When asked if I pray, I used to say “no.” What I meant was I didn’t pray the official Jewish liturgy. Now when such a question is posed, I ask what the questioner means by prayer before I answer. If they mean reciting the official prayers of Judaism, my answer is still “no.” If they mean giving voice to the horror or hope of any given moment, my answer is “yes.”
Often this question is accompanied by a second and then a third: “To whom do you pray?” and “Why do you pray?” I pray to the infinite Aliveness (Chiut in Hebrew) in which we live and move and have our being (to borrow from Rabbi Saul of Tarsus in Acts 17:28). And I pray for no reason—no why. My prayer is simply a deep and unfiltered affirmation of the moment regardless of what that moment brings.
This kind of prayer—unfiltered, unmediated by tradition, and embedded in the moment—is what I call truly spiritual prayer.
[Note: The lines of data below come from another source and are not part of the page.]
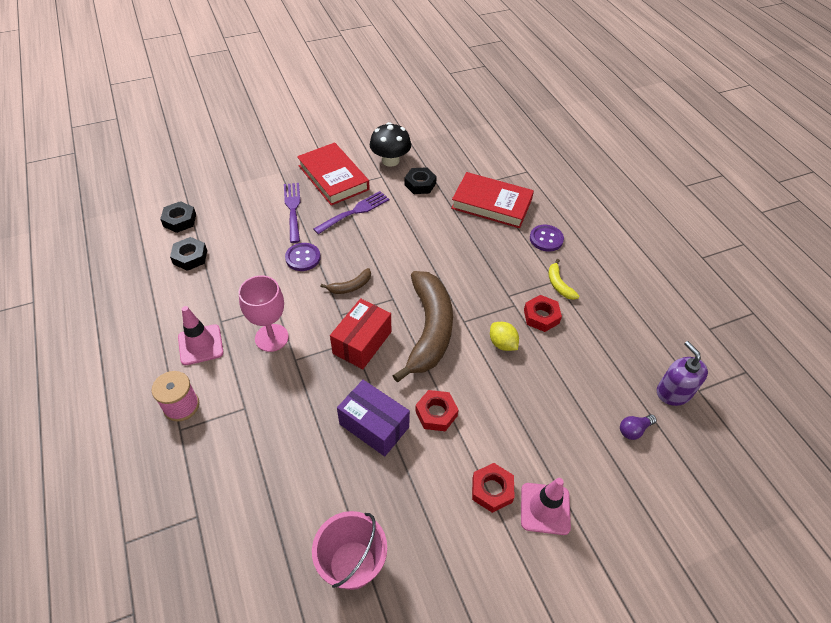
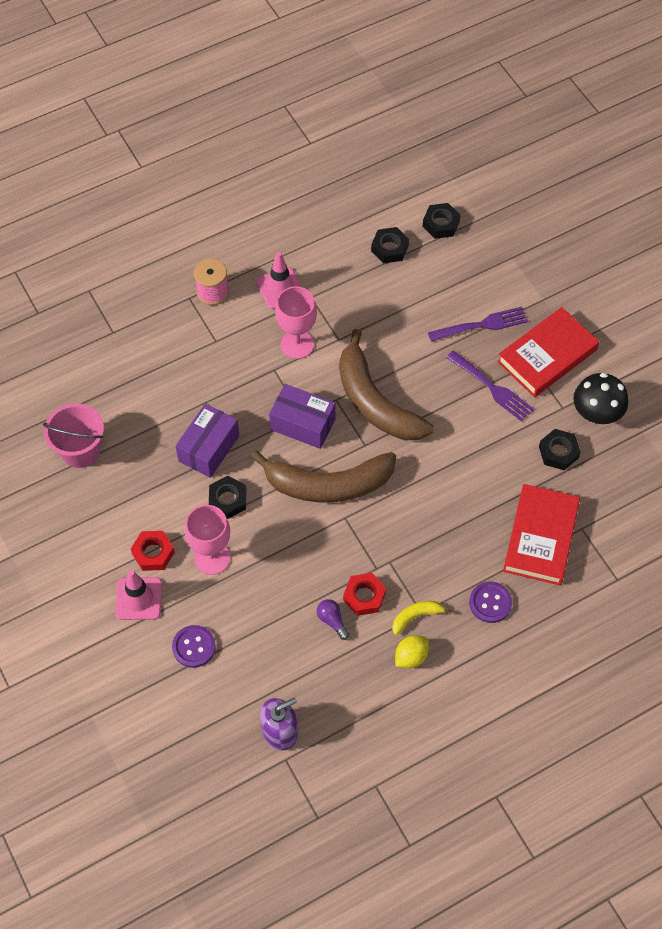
camera: 85 degrees right, 10 degrees up
(303, 258) = (408, 350): purple button -> purple button (194, 647)
(350, 286) = (375, 402): brown banana -> brown banana, size x2.40
(362, 342) = (303, 424): red box -> purple box
(436, 413) = (228, 500): red nut -> black nut
(500, 433) = (212, 558): none -> pink goblet
(502, 343) = (320, 557): yellow lemon -> yellow lemon (411, 657)
(634, 430) = (228, 685): purple light bulb -> purple light bulb (332, 621)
Part of the work of spirituality is to free you to utter it.
More from Rabbi Rami on spirituality and prayer, from the print issue of Spirituality & Health.
My friend is forever asking Jesus to protect her family from tragedy, but the more she prays, the more paranoid she becomes. What is she doing wrong?
Your friend’s problem isn’t with prayer but with the notion that she and those she loves can avoid tragedy and deserve special treatment from God in order to do so. Neither notion is true. Ecclesiastes reminds us that both the wise and the foolish die (Ecclesiastes 2:16), and Jesus teaches that “God causes it to rain on the just and the unjust” (Matthew 5:45). Things just happen—good things and bad things—and they happen to all of us. The only prayer I pray in this regard is this: “May I cultivate the capacity to be present to what is, and to engage what is—however it is—justly, kindly, and with tranquility.” While I doubt my prayer will satisfy your friend, I suspect it is nevertheless more effective.